In the fall of 2018 my son was born. Life was getting extremely busy and crazy. As a result, another failure on my part. I didn’t complete the Nanodegree. The thought of letting the chance pass me by as there were others who wanted the scholarship as well weighed heavy on my heart. I know sometimes life gets in the way but it didn’t help knowing that could have been something to help my chances of landing my first job.
After the dust in my life settled a couple months after the birth of my son, I came across another resource - the OSSU curriculum. My desire to be a web developer was always eclipsed by my desire to be a great programmer and engineer. As someone with a non-traditional background I’ve always been interested in acquiring a “proper” foundation.
While I started the OSSU curriculum a friend that I had met in our Udacity program reached out to me. He was already working at a tech company; however, it was not in a programming role when I had met him. He had apparently been promoted to a Data Engineering position and asked if I was still looking for a job.
Obviously I jumped on the chance. It wasn’t the first role I had interviewed for but it was the first referral I’d ever had in the industry. After I sent them my CV and a project that I had worked on during phase one of my Google Scholarship, I went through two phone interviews with the other Data Engineers that I’d be working with. When I got the green light from them I later met with the head of Data Engineering and over lunch I told him a brief overview of what I’m writing now.
I’d like to think that all of my set backs gave me a more realistic perspective about what to expect and what I wanted out of a programming job and company. Apparently he liked what he heard and then introduced me to two more people that I would go on to interview with - the top tier of the customer engagement department whom the Data Engineers work closely with. After everything was said and done they thought I’d be a great fit and made me an offer.
One thing I learned from this experience was that, while knowing how to code and demonstrating that is an obvious prerequisite, being a good cultural fit for a company will go a long way. In all five of my interviews with this company it felt natural. We laughed and shared common experience on what the greater programming and tech industry was like at large.
Wanting to break into this industry I spent a lot of time on Medium and Reddit and other programming circles watching from afar the culture I wanted so badly to be part of. I dove into as many communities and resources as I could. In the end learning to program was incredibly important.
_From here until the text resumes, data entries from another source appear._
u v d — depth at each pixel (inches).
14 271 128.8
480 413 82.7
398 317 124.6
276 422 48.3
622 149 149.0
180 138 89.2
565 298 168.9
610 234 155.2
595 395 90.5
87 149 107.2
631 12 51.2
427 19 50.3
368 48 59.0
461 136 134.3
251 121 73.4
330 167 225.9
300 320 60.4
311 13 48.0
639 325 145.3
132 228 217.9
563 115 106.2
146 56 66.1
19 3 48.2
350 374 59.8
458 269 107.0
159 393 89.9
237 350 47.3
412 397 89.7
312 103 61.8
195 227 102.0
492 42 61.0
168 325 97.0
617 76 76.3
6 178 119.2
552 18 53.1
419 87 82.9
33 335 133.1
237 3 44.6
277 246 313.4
But learning to navigate among other programmers and communicate well with them was what got me my Data Engineering job. I am not the greatest of programmers, and I think I’ve demonstrated that I literally kept failing until I got a job. My programming skills weren’t even what got me the job. My network is what eventually came through in the end. I had shown my ability to the guy who ended up referring me and he vouched for me.
If I could impart one piece of wisdom to someone else who was in my position. Failure is part of the process. Keep failing. Keep pushing. Keep dreaming. There are other things at work besides coding skill, especially when coming from a non-tradition background. I have used close to a dozen different resources through my time thus far - some far better than others. My greatest strength, however, was pairing up and networking with other people. The happiest time on my journey was when I was relating with other people in my position. I could have just stayed alone and kept learning all I wanted and that might have worked. But what got me my Data Engineering job, and what gets most people who are self-taught their jobs, was the people I helped and learned with.